Question 2 True / False
An intervention that is both cheaper and more effective than the comparator is said to 'dominate' the comparator. In this case, no ICER calculation is needed.
TTrue
FFalse
Answer: True
Dominance means the new intervention is better on both dimensions — it costs less AND produces better outcomes. There is no tradeoff to evaluate: the dominant intervention is unambiguously preferred. The ICER is only meaningful when there is a tradeoff — more effective but more costly (the usual case) or less effective but cheaper. When dominance exists, the dominated strategy should be eliminated from consideration.
Question 3 Short Answer
A public health official must choose between three programs: a vaccination campaign (ICER = $5,000/QALY), a screening program (ICER = $25,000/QALY), and a drug treatment (ICER = $150,000/QALY). With a fixed budget, what is the economically efficient allocation strategy?
Think about your answer, then reveal below.
Model answer: Fund programs in order of their cost-effectiveness ratio, starting with the lowest ICER. First fund the vaccination campaign ($5,000/QALY), then the screening program ($25,000/QALY), and finally the drug treatment ($150,000/QALY) only if budget remains. This maximizes total health produced from the fixed budget. However, cost-effectiveness is one input to the decision — equity considerations (who benefits), severity of illness, and political feasibility also matter and may justify funding a less cost-effective program that serves a disadvantaged population.

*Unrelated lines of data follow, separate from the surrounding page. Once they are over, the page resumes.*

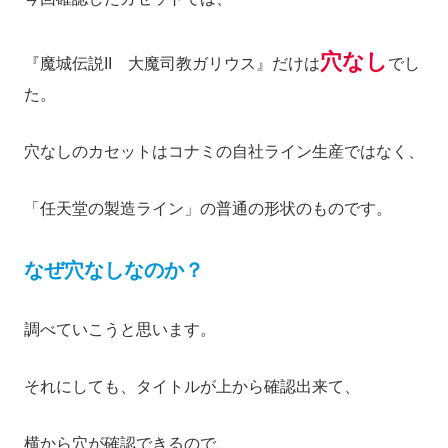
穴なし
『魔城伝説II 大魔司教ガリウス』
だけは
でし
た。
穴なしのカセットはコナミの自社ライン生産ではなく、
「任天堂の製造ライン」の普通の形状のものです。
なぜ穴なしなのか？
調べていこうと思います。
それにしても、タイトルが上から確認出来て、
横から穴が確認できるので、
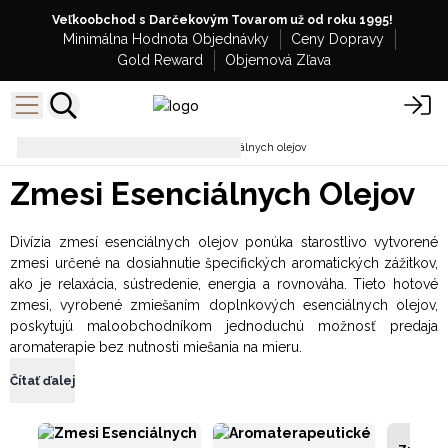
Veľkoobchod s Darčekovým Tovarom už od roku 1995!
Minimálna Hodnota Objednávky
Ceny Dopravy
Gold Reward
Objemová Zľava
Aromaterapia
Zmesi esenciálnych olejov
Zmesi Esenciálnych Olejov
Divízia zmesí esenciálnych olejov ponúka starostlivo vytvorené
zmesi určené na dosiahnutie špecifických aromatických zážitkov,
ako je relaxácia, sústredenie, energia a rovnováha. Tieto hotové
zmesi, vyrobené zmiešaním doplnkových esenciálnych olejov,
poskytujú maloobchodníkom jednoduchú možnosť predaja
aromaterapie bez nutnosti miešania na mieru.
Čítať ďalej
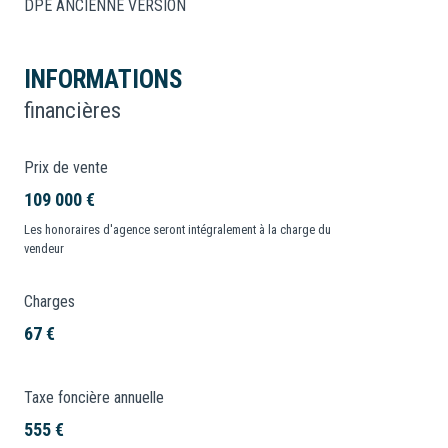
DPE ANCIENNE VERSION
INFORMATIONS
financières
Prix de vente
109 000 €
Les honoraires d'agence seront intégralement à la charge du
vendeur
Charges
67 €
Taxe foncière annuelle
555 €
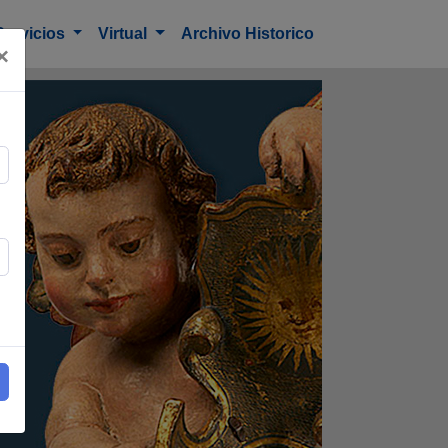
Servicios
Virtual
Archivo Historico
×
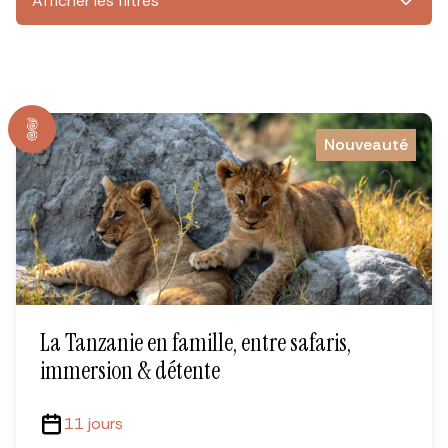
Afficher les filtres
Nouveauté
La Tanzanie en famille, entre safaris,
immersion & détente
11 jours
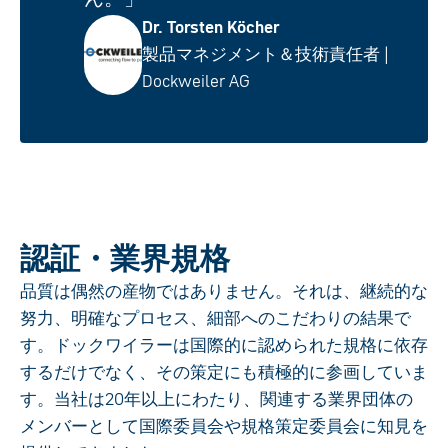
Dr. Torsten Köcher
製品マネジメント＆技術責任者 |
Dockweiler AG
認証・業界規格
品質は偶然の産物ではありません。それは、継続的な
努力、明確なプロセス、細部へのこだわりの結果で
す。ドックワイラーは国際的に認められた規格に依存
するだけでなく、その策定にも積極的に参画していま
す。当社は20年以上にわたり、関連する業界団体の
メンバーとして国際委員会や規格策定委員会に知見を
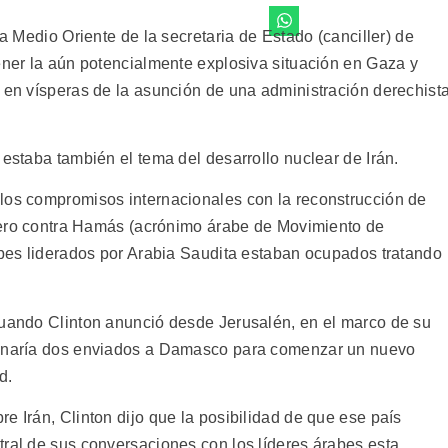
 a Medio Oriente de la secretaria de Estado (canciller) de
tener la aún potencialmente explosiva situación en Gaza y
» en vísperas de la asunción de una administración derechist
 estaba también el tema del desarrollo nuclear de Irán.
los compromisos internacionales con la reconstrucción de
 enero contra Hamás (acrónimo árabe de Movimiento de
rabes liderados por Arabia Saudita estaban ocupados tratando
cuando Clinton anunció desde Jerusalén, en el marco de su
ignaría dos enviados a Damasco para comenzar un nuevo
d.
e Irán, Clinton dijo que la posibilidad de que ese país
tral de sus conversaciones con los líderes árabes esta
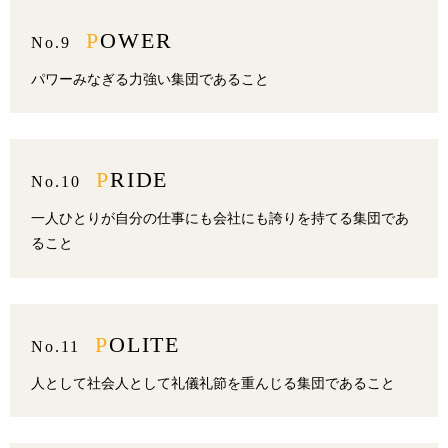
POWER
No.9
パワーみなぎる力強い集団であること
PRIDE
No.10
一人ひとりが自分の仕事にも会社にも誇りを持てる集団であ
ること
POLITE
No.11
人として社会人として礼儀礼節を重んじる集団であること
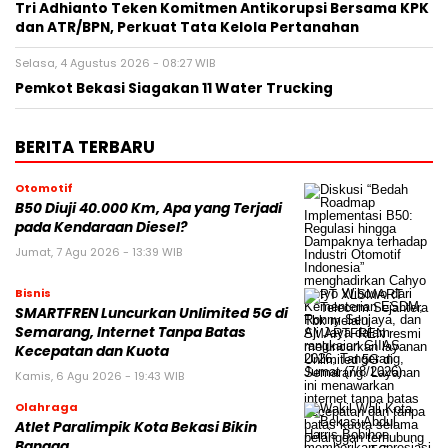
Tri Adhianto Teken Komitmen Antikorupsi Bersama KPK
dan ATR/BPN, Perkuat Tata Kelola Pertanahan
Selasa, 4 Agustus 2026 - 08:27 WIB
Pemkot Bekasi Siagakan 11 Water Trucking
BERITA TERBARU
Otomotif
B50 Diuji 40.000 Km, Apa yang Terjadi
pada Kendaraan Diesel?
Jumat, 7 Agu 2026 - 13:39 WIB
Bisnis
SMARTFREN Luncurkan Unlimited 5G di
Semarang, Internet Tanpa Batas
Kecepatan dan Kuota
Kamis, 6 Agu 2026 - 19:43 WIB
Olahraga
Atlet Paralimpik Kota Bekasi Bikin
Bangga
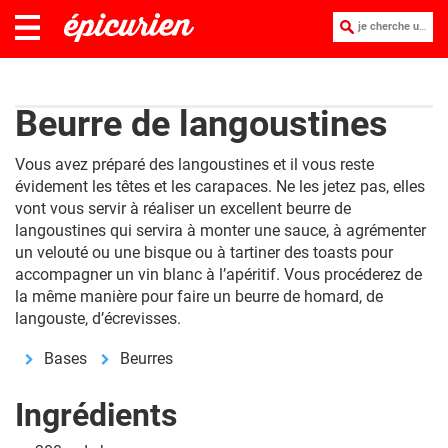
je cherche une recette :
Beurre de langoustines
Vous avez préparé des langoustines et il vous reste
évidement les têtes et les carapaces. Ne les jetez pas, elles
vont vous servir à réaliser un excellent beurre de
langoustines qui servira à monter une sauce, à agrémenter
un velouté ou une bisque ou à tartiner des toasts pour
accompagner un vin blanc à l’apéritif. Vous procéderez de
la même manière pour faire un beurre de homard, de
langouste, d’écrevisses.
Bases
Beurres
Ingrédients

This is the league table approach to priority setting. By ranking all interventions by ICER and funding from the top down until the budget is exhausted, the health system maximizes QALYs (or whatever outcome metric is used). The threshold willingness-to-pay is implicitly defined by where the budget runs out — the ICER of the last funded intervention. In practice, most countries use explicit thresholds (£20,000-30,000/QALY in the UK, roughly $50,000-150,000/QALY in the US) rather than strict league-table rationing.